**EXTRAIT FOURNI:**
⟨
Il faut bien avouer que leurs couleurs naturelles sont plus brillantes que les nôtres : si c’est un mérite, c’est celui de leur climat & non de leur talent.

Un frère Jésuite qui, dans son enfance, avoit été broyeur de couleurs, fût élevé au rang de premier peintre de la cour : les Chinois admirerent la supériorité de son talent ; jamais Raphaël ne jouit de tant de gloire. L’éclat que ses succès donnerent à sa place la fit envier par les pères, nui depuis s’en sont toujours conservé la possession. On sait que les batailles envoyées de la Chine pour êtes gravées à Paris étoient l’ouvrage des pères Jésuites : il s’en faloit beaucoup qu’aucun Chinois fût capable de faire ces mauvais dessins, qui ont été corrigés par un artiste célébre, M. Cochin, avant que d’être distribués aux graveurs. Je me souviens que nous admirions, en examinant ces chefs-d’œuvre, qu’aucun cheval ne touchât la terre, qu’aucune figure ne portât d’ombre.
⟩
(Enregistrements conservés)
⟨
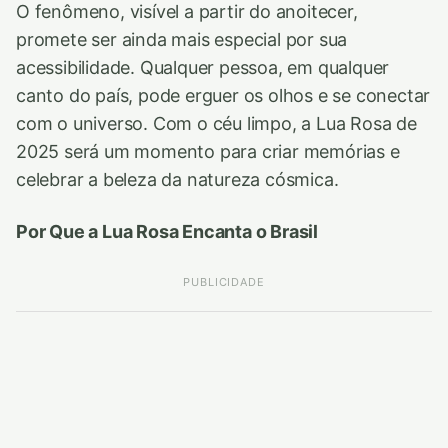
O fenômeno, visível a partir do anoitecer,
promete ser ainda mais especial por sua
acessibilidade. Qualquer pessoa, em qualquer
canto do país, pode erguer os olhos e se conectar
com o universo. Com o céu limpo, a Lua Rosa de
2025 será um momento para criar memórias e
celebrar a beleza da natureza cósmica.
Por Que a Lua Rosa Encanta o Brasil
PUBLICIDADE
⟩
**CONSIGNES:**
A. Répondez brièvement à ces questions sur l'extrait consacré à la peinture chinoise.
(i) À quoi l'extrait attribue-t-il l'éclat des couleurs naturelles des Chinois ?
(ii) Quel métier le frère jésuite avait-il exercé dans son enfance ?
(iii) Quel artiste a corrigé les dessins des batailles avant leur distribution aux graveurs ?
B. Transcrivez le passage de l'extrait sur la peinture chinoise qui commence à « Il faut bien » et se termine à « de leur talent. ».

**RÉPONSES ATTENDUES:**
A.
(i) À leur climat, et non à leur talent.
(ii) Il avait été broyeur de couleurs.
(iii) M. Cochin.

B.
Il faut bien avouer que leurs couleurs naturelles sont plus brillantes que les nôtres : si c’est un mérite, c’est celui de leur climat & non de leur talent.